What you return should be only the lines in the entries below between the one holding "录，赢得了喝彩和名誉，并因此名垂青史，但与长河的" and the one holding "Odrzucony symbiont wraca", ends included, with every picture left out.

§ Records to use
****************
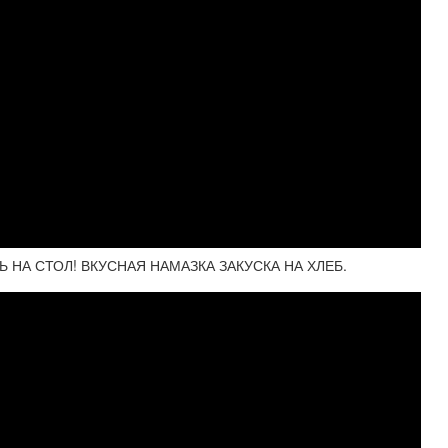
 НА СТОЛ! ВКУСНАЯ НАМАЗКА ЗАКУСКА НА ХЛЕБ.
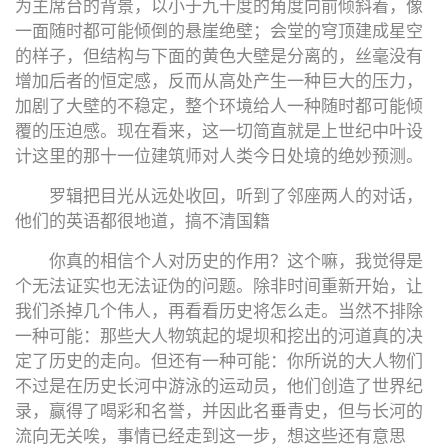
为主席台的背景，以小于九十度的角度向前倾斜着，像
一面随时都可能倾倒的悬崖绝壁；会堂的穹顶建成星空
的样子，但结构与下面的黄色大壁是分离的，丝毫没有
增加后者的恒定感，反而从高处产生一种巨大的压力，
加剧了大壁的不稳定，整个环境给人一种随时都可能倾
覆的压迫感。现在看来，这一切简直就是上世纪中叶设
计这里的那十一位建筑师对人类今日处境的绝妙预测。
罗辑把目光从远处收回，听到了邻座两人的对话，
他们的英语都很地道，搞不清国籍
你真的相信个人对历史的作用？这个嘛，我觉得是
个无法证实也无法证伪的问题。除非时间重新开始，让
我们杀掉几个伟人，再看看历史将怎么走。当然不排除
一种可能：那些大人物筑起的堤坝和挖出的河道真的决
定了历史的走向。但还有一种可能：你所说的大人物们
不过是在历史长河中游泳的运动员，他们创造了世界纪
录，赢得了喝彩和名誉，并因此名垂青史，但与长河的
流向无关唉，事情已经走到这一步，想这些还有意思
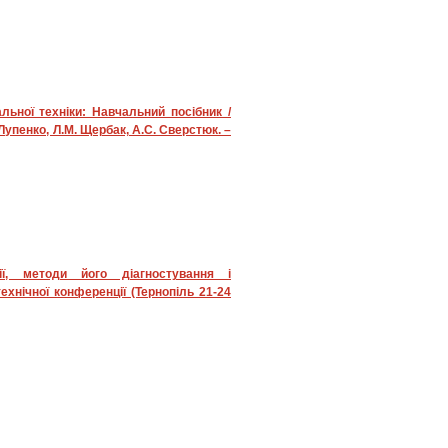
льної техніки: Навчальний посібник /
 Лупенко, Л.М. Щербак, А.С. Сверстюк. –
ї, методи його діагностування і
ехнічної конференції (Тернопіль 21-24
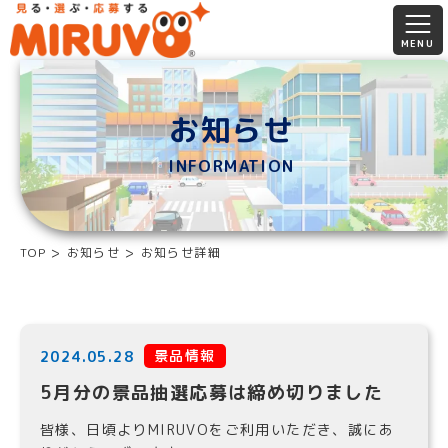
お知らせ
INFORMATION
TOP
お知らせ
お知らせ詳細
景品情報
2024.05.28
5月分の景品抽選応募は締め切りました
皆様、日頃よりMIRUVOをご利用いただき、誠にあ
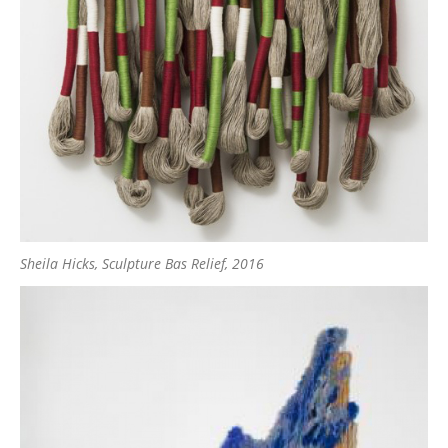
Sheila Hicks, Sculpture Bas Relief, 2016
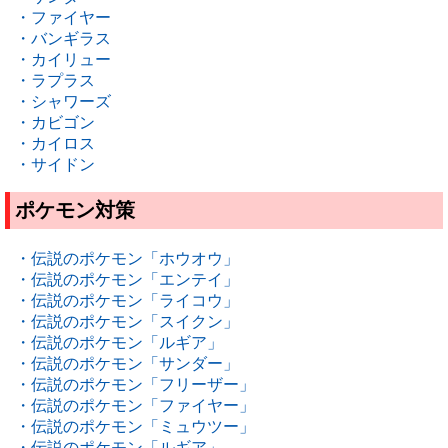
・ファイヤー
・バンギラス
・カイリュー
・ラプラス
・シャワーズ
・カビゴン
・カイロス
・サイドン
ポケモン対策
・伝説のポケモン「ホウオウ」
・伝説のポケモン「エンテイ」
・伝説のポケモン「ライコウ」
・伝説のポケモン「スイクン」
・伝説のポケモン「ルギア」
・伝説のポケモン「サンダー」
・伝説のポケモン「フリーザー」
・伝説のポケモン「ファイヤー」
・伝説のポケモン「ミュウツー」
・伝説のポケモン「ルギア」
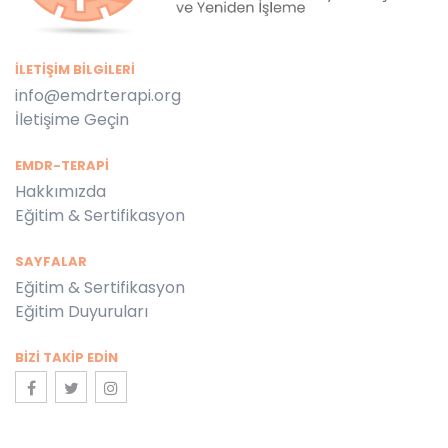
İLETIŞIM BILGILERI
info@emdrterapi.org
İletişime Geçin
EMDR-TERAPİ
Hakkımızda
Eğitim & Sertifikasyon
SAYFALAR
Eğitim & Sertifikasyon
Eğitim Duyuruları
BIZI TAKIP EDIN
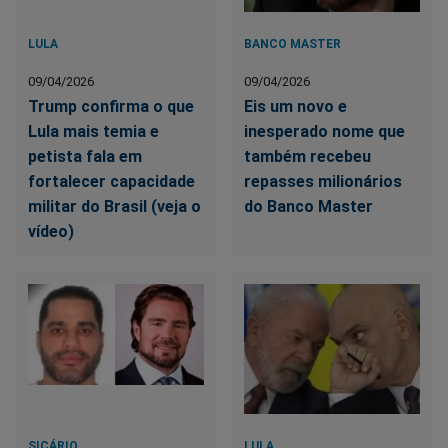
LULA
BANCO MASTER
09/04/2026
09/04/2026
Trump confirma o que
Eis um novo e
Lula mais temia e
inesperado nome que
petista fala em
também recebeu
fortalecer capacidade
repasses milionários
militar do Brasil (veja o
do Banco Master
vídeo)
SICÁRIO
LULA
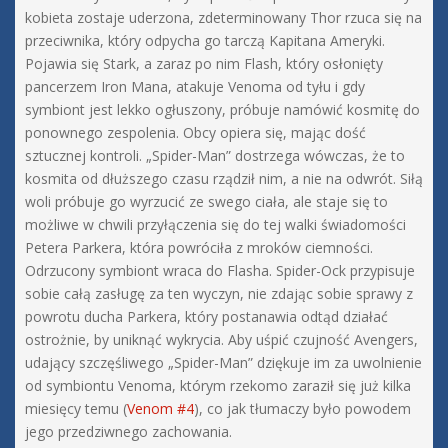
kobieta zostaje uderzona, zdeterminowany Thor rzuca się na
przeciwnika, który odpycha go tarczą Kapitana Ameryki.
Pojawia się Stark, a zaraz po nim Flash, który osłonięty
pancerzem Iron Mana, atakuje Venoma od tyłu i gdy
symbiont jest lekko ogłuszony, próbuje namówić kosmitę do
ponownego zespolenia. Obcy opiera się, mając dość
sztucznej kontroli. „Spider-Man” dostrzega wówczas, że to
kosmita od dłuższego czasu rządził nim, a nie na odwrót. Siłą
woli próbuje go wyrzucić ze swego ciała, ale staje się to
możliwe w chwili przyłączenia się do tej walki świadomości
Petera Parkera, która powróciła z mroków ciemności.
Odrzucony symbiont wraca do Flasha. Spider-Ock przypisuje
sobie całą zasługę za ten wyczyn, nie zdając sobie sprawy z
powrotu ducha Parkera, który postanawia odtąd działać
ostrożnie, by uniknąć wykrycia. Aby uśpić czujność Avengers,
udający szczęśliwego „Spider-Man” dziękuje im za uwolnienie
od symbiontu Venoma, którym rzekomo zaraził się już kilka
miesięcy temu (
Venom #4
), co jak tłumaczy było powodem
jego przedziwnego zachowania.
****************
§ Response below
录，赢得了喝彩和名誉，并因此名垂青史，但与长河的
流向无关唉，事情已经走到这一步，想这些还有意思
льної техніки: Навчальний посібник /
 Лупенко, Л.М. Щербак, А.С. Сверстюк. –
ї, методи його діагностування і
ехнічної конференції (Тернопіль 21-24
お知らせ
INFORMATION
TOP
お知らせ
お知らせ詳細
景品情報
2024.05.28
5月分の景品抽選応募は締め切りました
皆様、日頃よりMIRUVOをご利用いただき、誠にあ
Sheila Hicks, Sculpture Bas Relief, 2016
・ファイヤー
・バンギラス
・カイリュー
・ラプラス
・シャワーズ
・カビゴン
・カイロス
・サイドン
ポケモン対策
・伝説のポケモン「ホウオウ」
・伝説のポケモン「エンテイ」
・伝説のポケモン「ライコウ」
・伝説のポケモン「スイクン」
・伝説のポケモン「ルギア」
・伝説のポケモン「サンダー」
・伝説のポケモン「フリーザー」
・伝説のポケモン「ファイヤー」
・伝説のポケモン「ミュウツー」
・伝説のポケモン「ルギア」
İLETIŞIM BILGILERI
info@emdrterapi.org
İletişime Geçin
EMDR-TERAPİ
Hakkımızda
Eğitim & Sertifikasyon
SAYFALAR
Eğitim & Sertifikasyon
Eğitim Duyuruları
BIZI TAKIP EDIN
LULA
BANCO MASTER
09/04/2026
09/04/2026
Trump confirma o que
Eis um novo e
Lula mais temia e
inesperado nome que
petista fala em
também recebeu
fortalecer capacidade
repasses milionários
militar do Brasil (veja o
do Banco Master
vídeo)
SICÁRIO
LULA
kobieta zostaje uderzona, zdeterminowany Thor rzuca się na
przeciwnika, który odpycha go tarczą Kapitana Ameryki.
Pojawia się Stark, a zaraz po nim Flash, który osłonięty
pancerzem Iron Mana, atakuje Venoma od tyłu i gdy
symbiont jest lekko ogłuszony, próbuje namówić kosmitę do
ponownego zespolenia. Obcy opiera się, mając dość
sztucznej kontroli. „Spider-Man” dostrzega wówczas, że to
kosmita od dłuższego czasu rządził nim, a nie na odwrót. Siłą
woli próbuje go wyrzucić ze swego ciała, ale staje się to
możliwe w chwili przyłączenia się do tej walki świadomości
Petera Parkera, która powróciła z mroków ciemności.
Odrzucony symbiont wraca do Flasha. Spider-Ock przypisuje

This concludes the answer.